A huge hybrid solar and battery storage microgrid has been revealed as the power source for the revamped South Australian Produce Market, as part of a state government-backed initiative that is expected to save stallholders more than $500,000 a year on their power bills.
In an announcement on Sunday, state energy minister Tom Koutsantonis said his government had granted $2.5 million towards the construction of a 2.5MW solar PV array, coupled with 4.2MWh of Tesla lithium-ion battery storage and a 2.5MW onsite diesel generator at the wholesale fruit and vegetable facility in Pooraka, northern Adelaide.
The $10.5 project is expected to generate enough electricity to power the equivalent of 4,500 houses, thus supplying all of the wholesale market’s energy needs, while feeding surplus power into
The microgrid, which will cut greenhouse gas emissions from the site by 2,637 tonnes a year, is also expected to save market stallholders up to $5.5 million over the next 10 years, compared to the current retail power supply offers available in the state.
The huge project – which stands to deliver the state’s largest single commercial solar array – was announced on the same day as the Weatherill government’s plans to build the “world’s biggest” virtual power plant in the state, linking 50,000 homes, each with 5kW rooftop solar and a Tesla Powerwall 2.
As Giles Parkinson reports, the $800 million project will ultimately bring together 250MW of capacity and 650MWh of storage, allowing the combined resource to be pooled to help provide grid stability and extra capacity when supply is short.

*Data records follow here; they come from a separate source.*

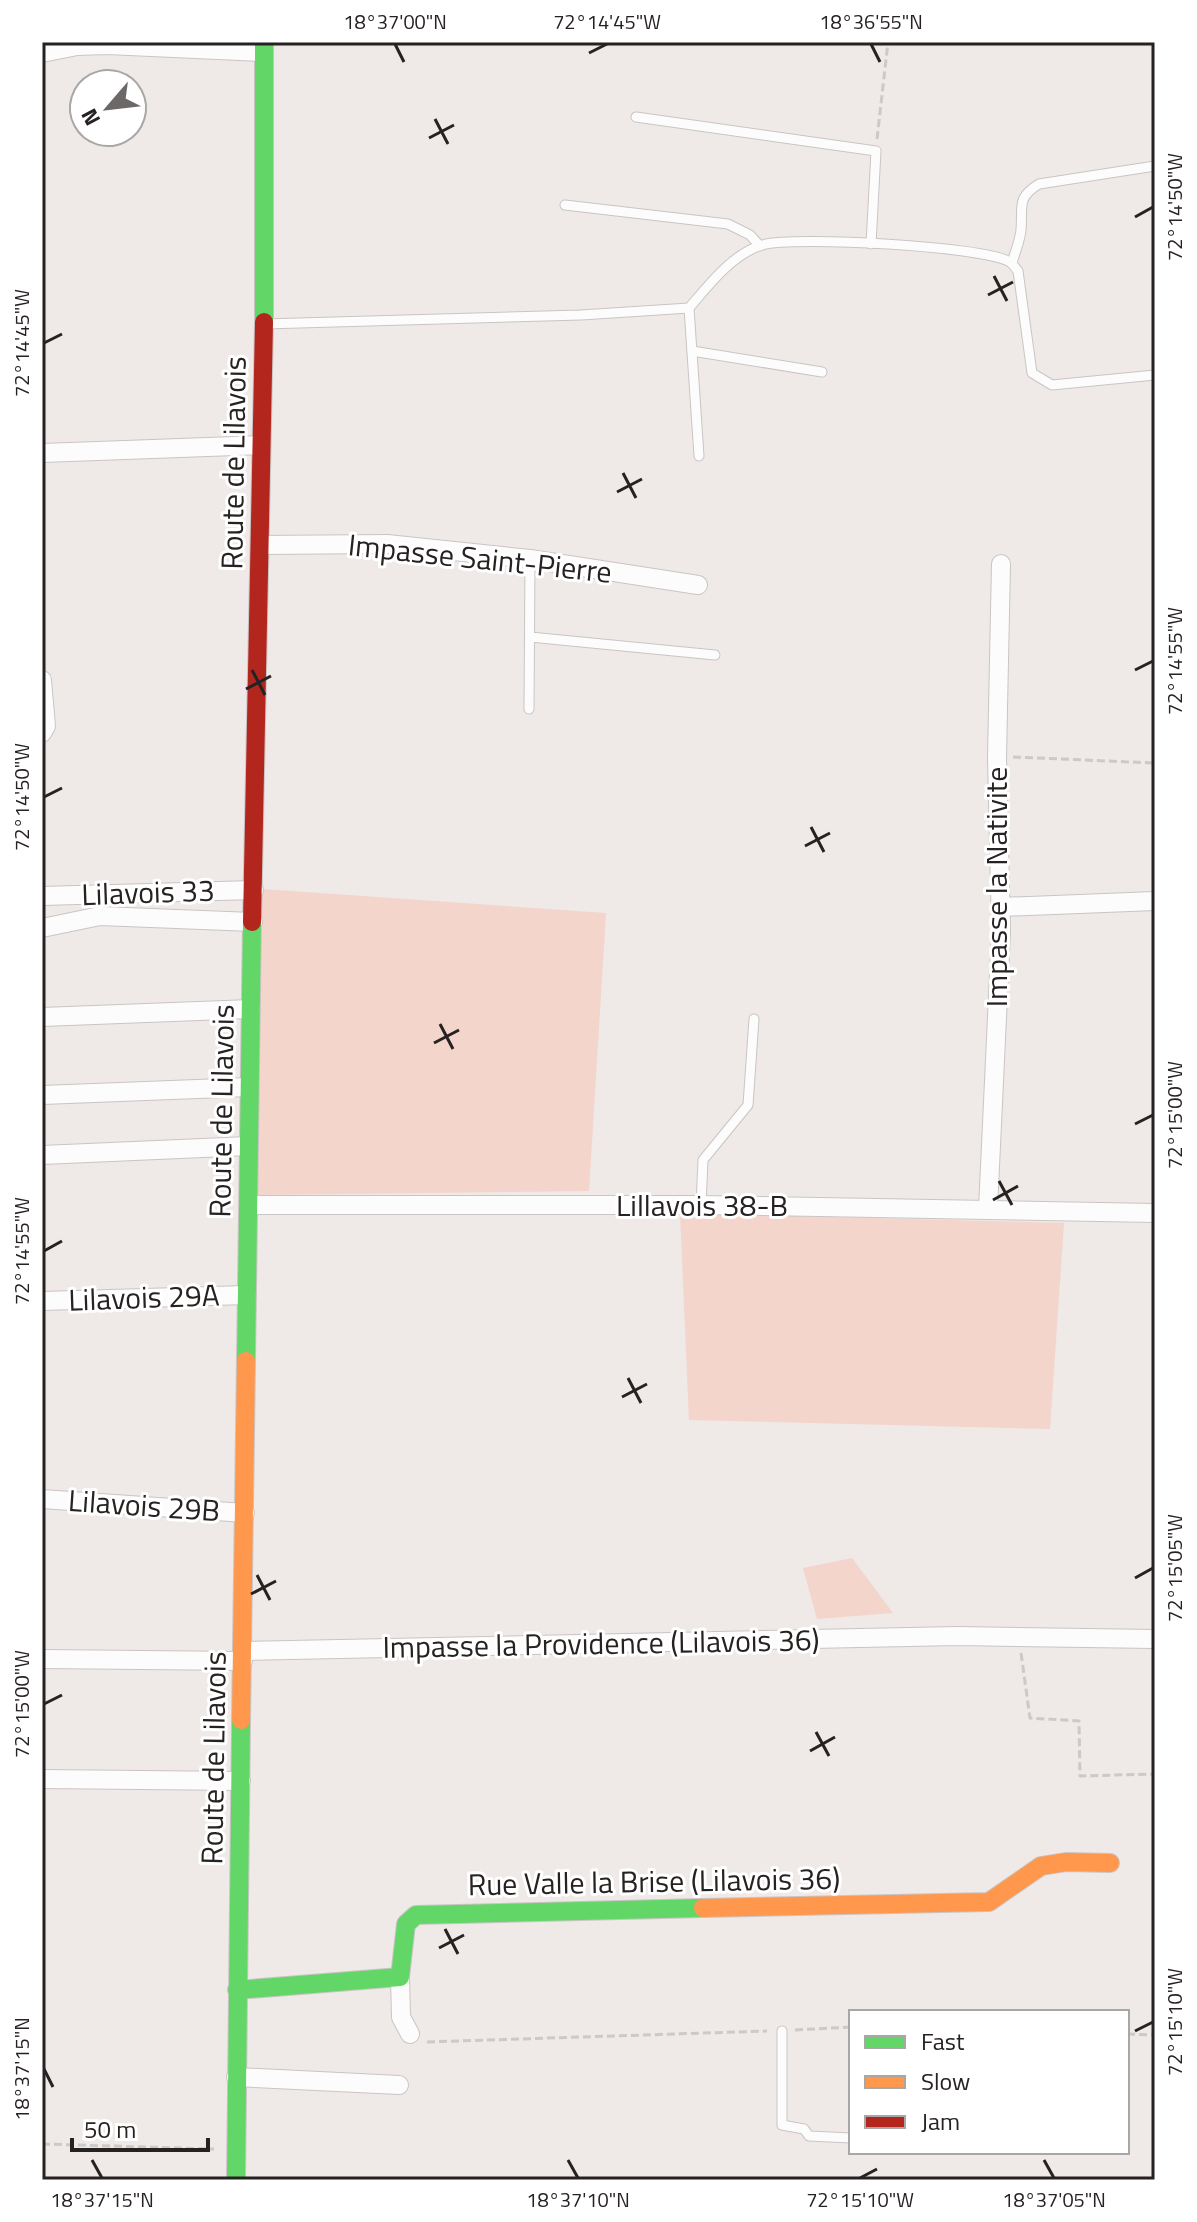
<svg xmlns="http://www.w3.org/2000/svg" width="1197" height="2222" viewBox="0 0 1197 2222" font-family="'Titillium Web',sans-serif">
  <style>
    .green { fill: #f3d5cb }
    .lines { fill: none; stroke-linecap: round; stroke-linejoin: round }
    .lane-casing { stroke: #cac5c4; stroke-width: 11 }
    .street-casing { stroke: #cac5c4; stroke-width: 20 }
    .fast-casing { stroke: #cac5c4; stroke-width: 20 }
    .slow-casing { stroke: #cac5c4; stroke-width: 20 }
    .jam-casing { stroke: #cac5c4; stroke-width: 20 }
    .path { stroke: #cbc9c9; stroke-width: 3; stroke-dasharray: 8 4; stroke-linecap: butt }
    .lane { stroke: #fdfcfc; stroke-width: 9 }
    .street { stroke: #fdfcfc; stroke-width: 18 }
    .fast { stroke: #63d668; stroke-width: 18 }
    .slow { stroke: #ff974d; stroke-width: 18 }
    .jam { stroke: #b3261e; stroke-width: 18 }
    .ticks { fill: none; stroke: #262221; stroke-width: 3 }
    .labels { text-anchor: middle; stroke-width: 6; stroke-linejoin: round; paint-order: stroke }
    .street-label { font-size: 30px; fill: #262221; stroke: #fff }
    .neatline { fill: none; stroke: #262221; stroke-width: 3 }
    .ticks-label { font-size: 20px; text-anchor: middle; fill: #262221 }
  </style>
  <rect width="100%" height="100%" fill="#efe9e8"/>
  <g class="green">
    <polygon points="262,889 606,913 589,1191 257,1195"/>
    <polygon points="680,1213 1064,1223 1050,1429 689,1420"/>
    <polygon points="852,1558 893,1613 817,1619 803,1568"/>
  </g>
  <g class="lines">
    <defs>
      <g id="lane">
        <polyline points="636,117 876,151 871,244"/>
        <polyline points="565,205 728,224 750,235 760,246"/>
        <path d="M1012,263C1015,252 1020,241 1021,230C1023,207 1016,198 1039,184L1155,166"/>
        <polyline points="689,308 699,456"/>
        <path d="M264,324L581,315L689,308C708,286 732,254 762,245C794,236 984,246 1010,262C1013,264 1016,269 1018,271L1032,373L1052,385L1155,375"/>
        <polyline points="692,351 822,372"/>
        <polyline points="530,637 715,655"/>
        <polyline points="529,709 530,559"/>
        <polyline points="701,1205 703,1160 748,1105 754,1019"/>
        <polyline points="782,2031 782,2125 804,2129 809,2136 851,2138"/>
      </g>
      <g id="street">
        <polyline points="42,53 77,46 107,45 264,52"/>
        <polyline points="42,453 260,445"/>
        <polyline points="260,545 387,544 530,559 698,585"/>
        <polyline points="42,680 46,726 42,733"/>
        <polyline points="42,896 254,890"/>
        <polyline points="1001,907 1155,901"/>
        <polyline points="42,928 100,916 253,922"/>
        <polyline points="42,1017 251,1009"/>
        <polyline points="42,1095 249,1087"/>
        <polyline points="42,1155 249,1146"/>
        <polyline points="249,1205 701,1205 1155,1213"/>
        <polyline points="988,1209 1001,932 997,757 1001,564"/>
        <polyline points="42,1301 247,1295"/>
        <polyline points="42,1499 245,1513"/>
        <polyline points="244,1651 958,1636 1155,1639"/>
        <polyline points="42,1659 243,1661"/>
        <polyline points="42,1779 241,1781"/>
        <polyline points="400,1977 401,2017 410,2034"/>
        <polyline points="236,2077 399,2085"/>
      </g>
      <g id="fast">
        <polyline points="264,42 264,322"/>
        <polyline points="246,1361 252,922"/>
        <polyline points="237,1990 400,1977 406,1924 416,1915 703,1908"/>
        <polyline points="236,2180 241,1720"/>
      </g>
      <g id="slow">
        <polyline points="241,1720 246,1361"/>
        <polyline points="703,1908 989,1902 1041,1866 1066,1862 1110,1863"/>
      </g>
      <polyline id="jam" points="252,922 264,322"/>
    </defs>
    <use href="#lane" class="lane-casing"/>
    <use href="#street" class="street-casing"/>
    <use href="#fast" class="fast-casing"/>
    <use href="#slow" class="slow-casing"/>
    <use href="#jam" class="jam-casing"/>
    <g class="path">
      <polyline points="877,139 888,42"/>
      <polyline points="1013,757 1155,763"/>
      <polyline points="1021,1653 1030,1718 1079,1721 1080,1776 1155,1774"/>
      <polyline points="795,2030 851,2027"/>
      <polyline points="1127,2034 1155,2035"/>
      <polyline points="427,2042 767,2031"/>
      <polyline points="42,2144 214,2149"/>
    </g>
    <use href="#lane" class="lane"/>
    <use href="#street" class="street"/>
    <use href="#fast" class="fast"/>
    <use href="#slow" class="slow"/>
    <use href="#jam" class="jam"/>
  </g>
  <path class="ticks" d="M395,44L404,62M871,44L880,62M589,53L607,44M435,119L448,144M429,138L454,125M1135,217L1153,207M994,276L1007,301M988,295L1013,282M44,343L62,334M623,473L636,498M617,492L642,479M252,670L265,695M1135,670L1153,661M246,689L271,676M44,797L62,788M811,827L824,852M805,846L830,833M440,1024L453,1049M434,1043L459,1030M1135,1124L1153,1115M999,1181L1012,1205M993,1200L1018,1186M44,1251L62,1241M628,1378L641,1403M622,1397L647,1384M257,1575L270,1600M1135,1578L1153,1568M251,1594L276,1581M44,1704L62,1695M816,1732L829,1756M810,1751L835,1737M445,1929L458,1954M439,1948L464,1935M1135,2031L1153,2022M44,2069L53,2087M92,2160L102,2178M568,2160L578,2178M1044,2160L1054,2178M860,2178L877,2169"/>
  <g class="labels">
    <g class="street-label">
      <text transform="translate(234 463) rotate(-89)" y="10">Route de Lilavois</text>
      <text transform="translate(480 559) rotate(6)" y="10">Impasse Saint-Pierre</text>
      <text transform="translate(997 887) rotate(-90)" y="10">Impasse la Nativite</text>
      <text transform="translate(148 893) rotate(-2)" y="10">Lilavois 33</text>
      <text transform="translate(222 1111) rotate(-89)" y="10">Route de Lilavois</text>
      <text x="702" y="1216">Lillavois 38-B</text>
      <text transform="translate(144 1298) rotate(-2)" y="10">Lilavois 29A</text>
      <text transform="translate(144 1506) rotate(4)" y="10">Lilavois 29B</text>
      <text transform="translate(601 1644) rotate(-1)" y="10">Impasse la Providence (Lilavois 36)</text>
      <text transform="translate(214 1758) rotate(-89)" y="10">Route de Lilavois</text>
      <text transform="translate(654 1882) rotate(-1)" y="10">Rue Valle la Brise (Lilavois 36)</text>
    </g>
  </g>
  <rect width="1197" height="2222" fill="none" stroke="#ffffff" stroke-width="88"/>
  <rect x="849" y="2010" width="280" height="144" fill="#ffffff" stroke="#a8a7a6" stroke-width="2"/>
  <rect x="865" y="2036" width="40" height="12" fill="#63d668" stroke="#a8a7a6" stroke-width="2"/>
  <text x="921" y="2050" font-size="24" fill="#262221">Fast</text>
  <rect x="865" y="2076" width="40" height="12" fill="#ff974d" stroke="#a8a7a6" stroke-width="2"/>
  <text x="921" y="2090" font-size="24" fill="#262221">Slow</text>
  <rect x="865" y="2116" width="40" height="12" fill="#b3261e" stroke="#a8a7a6" stroke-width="2"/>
  <text x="921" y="2130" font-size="24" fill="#262221">Jam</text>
  <g transform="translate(108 108) rotate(242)"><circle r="38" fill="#ffffff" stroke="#a8a7a6" stroke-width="2"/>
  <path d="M0-6L14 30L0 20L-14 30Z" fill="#6c6867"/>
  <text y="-12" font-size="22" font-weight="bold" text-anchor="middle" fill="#262221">N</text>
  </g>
  <path d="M72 2138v12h136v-12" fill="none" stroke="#262221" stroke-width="4"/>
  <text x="84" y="2138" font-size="24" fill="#262221" stroke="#ffffff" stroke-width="6" paint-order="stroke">50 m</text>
  <rect x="44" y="44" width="1109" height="2134" class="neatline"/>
  <g class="ticks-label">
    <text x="395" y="29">18°37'00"N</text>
    <text x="607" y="29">72°14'45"W</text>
    <text x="871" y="29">18°36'55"N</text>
    <text transform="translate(1175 207) rotate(-90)" y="7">72°14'50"W</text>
    <text transform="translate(22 343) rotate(-90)" y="7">72°14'45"W</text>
    <text transform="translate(1175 661) rotate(-90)" y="7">72°14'55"W</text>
    <text transform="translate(22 797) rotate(-90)" y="7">72°14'50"W</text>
    <text transform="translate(1175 1115) rotate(-90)" y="7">72°15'00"W</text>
    <text transform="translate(22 1251) rotate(-90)" y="7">72°14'55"W</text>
    <text transform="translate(1175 1568) rotate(-90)" y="7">72°15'05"W</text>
    <text transform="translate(22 1704) rotate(-90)" y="7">72°15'00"W</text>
    <text transform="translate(1175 2022) rotate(-90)" y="7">72°15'10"W</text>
    <text transform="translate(22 2069) rotate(-90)" y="7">18°37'15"N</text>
    <text x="102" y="2207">18°37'15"N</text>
    <text x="578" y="2207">18°37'10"N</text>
    <text x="860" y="2207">72°15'10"W</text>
    <text x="1054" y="2207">18°37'05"N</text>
  </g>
</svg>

“This Labor Government is committed to delivering more renewable energy and cheaper power prices, and this week we will be making of range of renewables announcements that will put downward pressure on power price for all South Australians,” said Koutsantonis, in full campaign mode with the state election looming in March.
“Pairing solar panels with batteries not only reduces power costs for businesses, it also reduces demand on the grid, putting downward pressure on power prices for all South Australians.
“South Australia is at the forefront of advances in the deployment of this technology and projects like this one at the SA Produce Market demonstrate how much can be saved by investing in solar and
batteries,” he said.
The microgrid project is part of a $25 million upgrade at the SA Produce Markets, which the facility’s CEO Angelo Demasi hopes will wind up something like a much smaller version of the world’s largest produce market at Rungis, in southern Paris.
“We thank the South Australian government for the funding and support to ensure we can provide environmentally sustainable energy to our stallholders,” Demasi said on the weekend.
“We want to ensure we can continue to provide affordable fresh produce on a local and global platform and this initiative means we can do it with an environmentally friendly and cost-effective manor using an innovative solution,” he said.
In New South Wales, Sydney Markets has also turned to solar to cut the costs of stallholders, with a series of PV installations that have added up to a total capacity of just under 1MW, mostly on purpose-built solar car parks.
The most recent addition, a 640kW array built on a $14 million industrial scale solar car park took the facility’s combined solar capacity to 910kW, which as well as slashing its energy costs by hundreds of thousands of dollars a year, would allow Sydney Markets to trade excess renewable electricity generated to like-minded companies.
The SA markets microgrid is expected to be fully operational by late 2018 and will create about 40 jobs during construction. The solar and storage will be governed by control system developed by energy management company AZZO, the same company behind the design and implementation of a cloud-based utility monitoring and visualisation system at the Melbourne Cricket Ground.